Séptima sesión
Paul pasa a verme de vez en cuando, cuando está en Nueva York. Es raro pensar que nos reconciliamos. Durante mucho tiempo pensé que no había retorno del odio que hubo entre nosotros. Yo dije cosas horribles sobre él, y hasta las canté. Pero, bueno… Quizás todo eso contribuye al mito, ¿no? La violencia de nuestra desintegración estuvo a la medida de nuestro éxito. Una desintegración planetaria. Fue exactamente eso: teníamos una historia de amor con el mundo. Eso complica las cosas, sobre todo tratándose de esa clase de historias, en las que ya es bastante complicado cuando hay sólo dos. En el fondo, cuando encontré a Yoko y el grupo explotó, se dio ese caso tan común del tipo que se enamora y se aleja de sus amigos. Algo absolutamente típico. Salvo que ahí los amigos en cuestión eran los hombres más famosos del mundo. Entonces tomó proporciones colosales. Pensé que se había terminado verdaderamente, para siempre. Pensé que Paul era un canalla, un arribista, un calculador, y después otros muchos adjetivos. Con el paso de los años, Paul recuperó progresivamente en mi espíritu las mejores cosas que sabía de él. No puedo decir que hayamos reconstruido una relación, pero al menos caminamos sobre las cenizas sin quemarnos, lo que ya es mucho. No es la primera vez que amistades adolescentes se evaporan en la edad adulta, cuando aparecen las divergencias y las modificaciones. Es lo que nos pasó a nosotros. Simplemente tomamos caminos diferentes para vivir nuestra vida de adultos. Aun cuando nadie nos conceda ese derecho. Para el mundo estamos unidos pase lo que pase. Cuando alguien piensa en él, piensan en mí. Es así. Estamos en el mismo barco, y es el barco más difícil de maniobrar. Por más que intentemos hundirlo, lanzarlo contra los témpanos, no hay nada que hacer, sigue ahí, insumergible.

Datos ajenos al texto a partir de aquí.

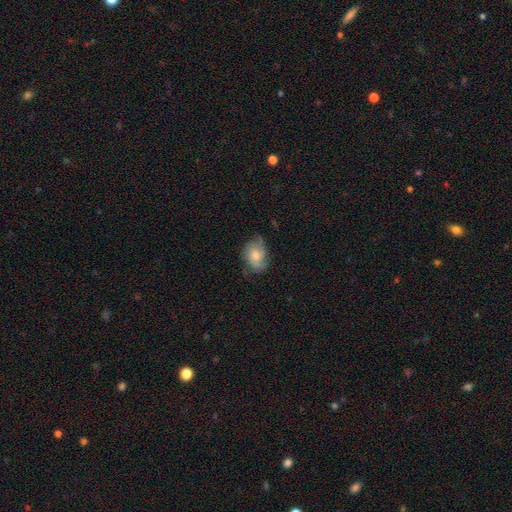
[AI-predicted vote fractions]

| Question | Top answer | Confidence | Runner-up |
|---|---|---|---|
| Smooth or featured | featured or disk | 49% | smooth (44%) |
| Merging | none | 58% | minor disturbance (29%) |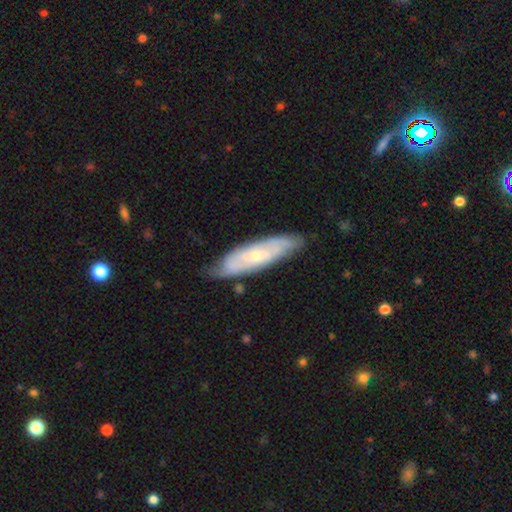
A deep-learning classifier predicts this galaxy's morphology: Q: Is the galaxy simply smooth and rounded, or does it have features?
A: featured or disk — 64%.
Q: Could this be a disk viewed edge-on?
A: no — 71%.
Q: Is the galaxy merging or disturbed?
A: none — 74%.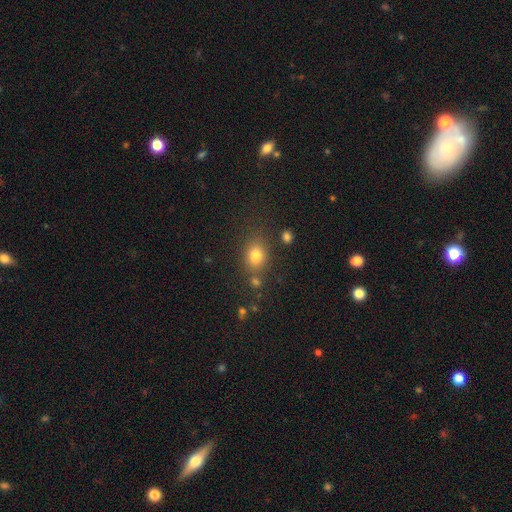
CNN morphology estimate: Smooth or featured?
  - smooth: 78% *
  - star or artifact: 13%
  - featured or disk: 9%
How rounded?
  - round: 49% * (tied)
  - in between: 49% * (tied)
  - cigar-shaped: 1%
Merging?
  - none: 73% *
  - minor disturbance: 14%
  - merger: 9%
  - major disturbance: 5%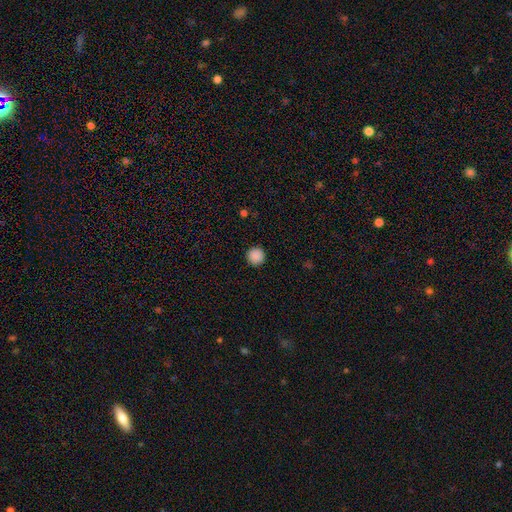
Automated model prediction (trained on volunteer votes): smooth_or_featured: smooth (p=0.89) [alt: star or artifact p=0.09]
how_rounded: round (p=0.96) [alt: in between p=0.03]
merging: none (p=0.92) [alt: minor disturbance p=0.05]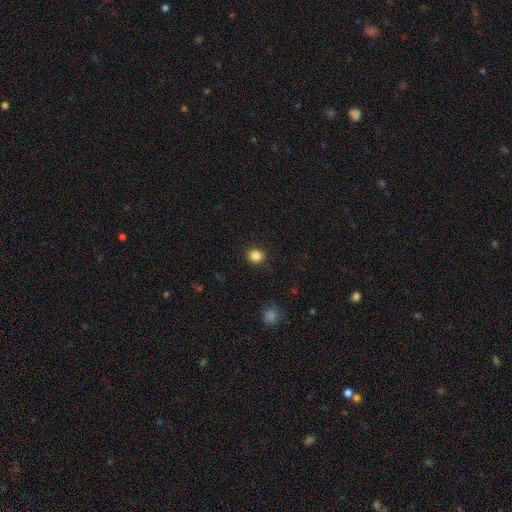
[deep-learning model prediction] Smooth or featured?
  - smooth: 85% *
  - star or artifact: 11%
  - featured or disk: 4%
How rounded?
  - round: 85% *
  - in between: 14%
  - cigar-shaped: 1%
Merging?
  - none: 90% *
  - minor disturbance: 7%
  - major disturbance: 2%
  - merger: 1%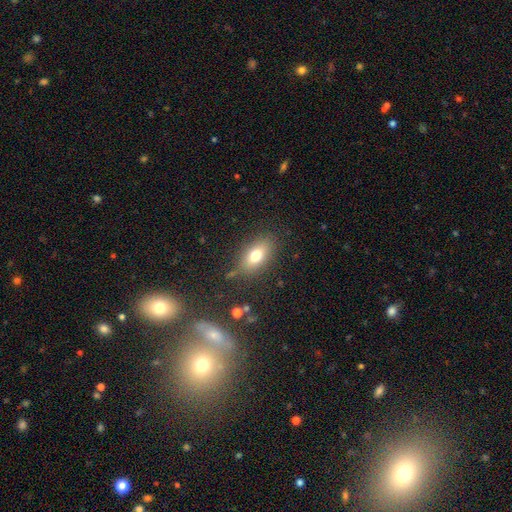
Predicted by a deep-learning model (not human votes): smooth_or_featured: smooth (p=0.74) [alt: featured or disk p=0.16]
how_rounded: in between (p=0.84) [alt: round p=0.10]
merging: none (p=0.80) [alt: minor disturbance p=0.13]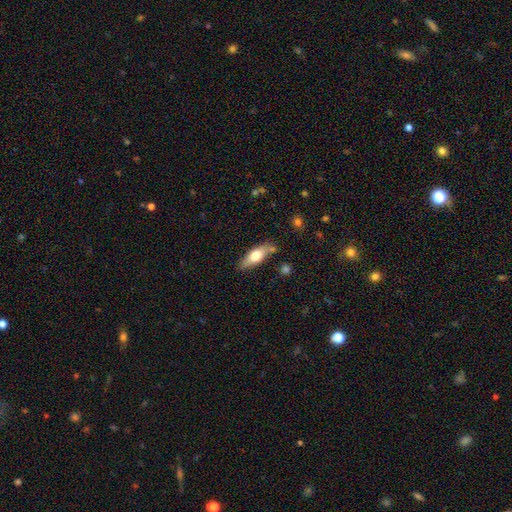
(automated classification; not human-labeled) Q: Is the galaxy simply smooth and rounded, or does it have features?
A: smooth — 56%.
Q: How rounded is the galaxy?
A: in between — 58%.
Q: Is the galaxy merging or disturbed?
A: none — 74%.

Siempre admiré los esfuerzos de Paul para que siguiéramos unidos. Lo que hizo con el grupo sigue haciéndolo conmigo, hasta con Yoko, trata de portarse como un caballero. Pero bueno, a veces desembarca aquí, y yo le digo que ya no tenemos quince años. Tiene que llamar por teléfono antes. Ya no se puede pasar así sin más por la casa de los amigos. Paul siempre tiene un pie en los años cincuenta. Tengo la impresión de que atravesó nuestra locura sin cambiar. Me fascina por eso. Yo morí y renací millones de veces, mientras que él siempre está ahí, inmóvil, hierático, con su sonrisa de nuestro primer encuentro. Tratándose de él, la primera impresión es una condena a cadena perpetua.
¡Y qué primera impresión! Ivan quería presentármelo para que nos tocara algo. Yo nunca he tenido intuiciones, pero aquello fue el colmo de mi falta de clarividencia. Viéndolo, me dije que la gente se reiría. Y después tomó la guitarra, mirándome a los ojos. No parecía nervioso. Eso fue lo que más me sorprendió. Después me confesó que estaba superimpresionado, sobre todo porque yo hedía a alcohol. Pero no lo dejó ver. Tocó «Twenty Flight Rock», de Eddie Cochran, y siguió con «Be Bop a Lula» de Gene Vincent. Yo he olvidado tantas cosas en mi vida. La amnesia es mi droga preferida. Pero aquello, lo tengo siempre presente. Todo. Nota por nota. Me mataba ver que lo sabía todo. Iba sobre seguro, ese pequeño maldito. Pero no quise mostrárselo. No era una actitud roquera decir cosas amables, o simplemente expresar las emociones. Debí de decirle que no estaba mal.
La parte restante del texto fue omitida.